━━━ Excerpt to read ━━━

# farmacia strike Valencia Region



## xabiaxica (Jun 23, 2009)

there is almost certainly to be a strike of the farmacias next week in the Valencia Comunidad - Monday to Wednesday

they are trying to put a stop to it though El Consell intenta frenar la huelga de farmacias - Informacion.es

a google transñated version of the same story Google Translate

and an English press report Costa News - Chemist to strike next week


----------



## Stravinsky (Aug 12, 2007)

xabiachica said:


> there is almost certainly to be a strike of the farmacias next week in the Valencia Comunidad - Monday to Wednesday
> 
> they are trying to put a stop to it though El Consell intenta frenar la huelga de farmacias - Informacion.es
> 
> ...


That would tie in with my comments elsewhere then about a neighbour who went to the doctors recently and wasn't given all the meds on his prescription. He was told by the nurse that Valencia had run out of money. The neighbour had to buy his meds from the farmacia


----------



## xabiaxica (Jun 23, 2009)

━━━ Dataset extract ━━━

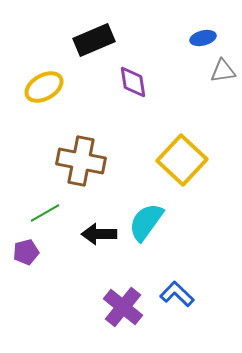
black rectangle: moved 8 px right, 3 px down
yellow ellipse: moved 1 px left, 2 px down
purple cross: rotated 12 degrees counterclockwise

━━━

» Stated problem 1:
Transcribe the part of the Valencia pharmacy strike thread starting at "a google transñated" and ending at "(Aug 12, 2007)".
» Stated problem 2:
Write the next part of the Valencia pharmacy strike thread, carrying on from the point where it stops.
The lines aren't needed for any of this.

» Answer 1:
a google transñated version of the same story Google Translate

and an English press report Costa News - Chemist to strike next week


----------



## Stravinsky (Aug 12, 2007)

» Answer 2:
Stravinsky said:


> That would tie in with my comments elsewhere then about a neighbour who went to the doctors recently and wasn't given all the meds on his prescription. He was told by the nurse that Valencia had run out of money. The neighbour had to buy his meds from the farmacia


I had a chat with Toni who runs our local farmacia yesterday - he is so upset about the strike & doesn't want to, but really has no option - and how is he supposed to pay his staff (one of whom is pregnant) if he doesn't get his payments??

it seems it's their turn this year - this time last year a lawyer I know who does a lot of 'legal aid' criminal work hadn't been paid by the govt. for over 3 months


----------



## uffington15 (May 4, 2009)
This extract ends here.